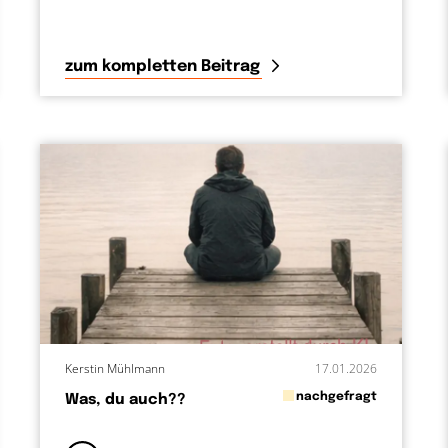
zum kompletten Beitrag
Kerstin Mühlmann
17.01.2026
in
nachgefragt
Was, du auch??
von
◆ ◆ ◆ ◆ ◆
**EXERCISE DESCRIPTION**
Render the lines of these records as a JSON list of strings, one string per line, with blank lines omitted. Leave the pictures out of your answer.

**ANSWER TO THE PROBLEM**
[
  "zum kompletten Beitrag",
  "Kerstin Mühlmann",
  "17.01.2026",
  "in",
  "nachgefragt",
  "Was, du auch??",
  "von"
]